Franklin Moses, assistant superintendent of secondary education, said the problem has been made worse in recent years due to increased access to vape devices. To help combat the problem, the district has taken to actions such as color-coding hall passes to better make sure students are going where they’re supposed to during class.

Other things, like security monitors and anonymous tip lines for students to report vape usage, are some practices they’ve installed too, Moses said.

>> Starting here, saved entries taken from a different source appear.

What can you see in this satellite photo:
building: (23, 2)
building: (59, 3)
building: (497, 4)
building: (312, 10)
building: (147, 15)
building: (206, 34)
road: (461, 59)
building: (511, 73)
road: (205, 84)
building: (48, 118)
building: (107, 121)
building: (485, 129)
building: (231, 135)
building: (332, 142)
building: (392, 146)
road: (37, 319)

Efforts to educate parents and keep them in the loop have been part of that as well.

Combating the problem has become harder, though, due to the health challenges in recent years, such as with the pandemic.


State and federal agencies have stopped prioritizing youth vaping as an issue, and, in some cases, interest from the community has waned, said Amanda McLauchlin, executive director with Bay Area Alliance for Youth and Families.

The Alliance aims at building community and preventing substance use in youth, according to their website. The group works with CCISD but also has a partnership with Friendswood ISD.

“It’s almost an impossible fight—unless you can afford to put bathroom monitors in every bathroom, or take the doors off every bathroom,” McLauchlin said. “Vapes are tiny, easy to hide, and you can conceal the smoke. So there's just very few opportunities.”

Legislative efforts


In a broader effort, Elaina Polsen, chief communications officer for CCISD, said the district was a proponent of Senate Bill 21, passed in 2019, that raised the age required to buy tobacco from 18 to 21.

“Our legislative priority was to make this harder to get in kids’ hands,” Polsen said.

Another bill of note recently passed was House Bill 114, which brings with it a litany of new requirements for schools to deal with the issue.

One requirement makes it mandatory for students caught with vapes to be placed in their respective district’s disciplinary alternative education program, also known as DAEP, rather than being sent to county programs, according to the bill.


Texas House Rep. Ed Thompson, R-Pearland, who authored the bill, said the idea was to give districts more flexibility in how they handle students caught with vape pens.



Districts in recent years have sent many students through Juvenile Justice Alternative Education Programs, which have become “overrun,” Thompson said. The new bill aimed at opening up where districts could send students.

“There needs to be some form of consequences that goes along with what kids do,” Thompson said. “We need to fund these [disciplinary] programs better.”

That approach, though, is just one side of the discipline needed to combat the problem, McLauchlin said. She thinks programs that help with addiction are needed, she said.

Reducing the number of students using vapes will also be one that takes the community getting involved as the issue often starts outside the school.

Polsen and Moses agreed. As part of that effort, CCISD has tried to aim toward helping students recover by not just disciplining students but helping them overcome what several officials described as an addiction.

“We can't punish our way out of this. It’s an addiction,” McLauchlin said. “Adults use aids to help, and now we’re expecting a 16-year-old to quit [without help]. It's a vicious cycle.”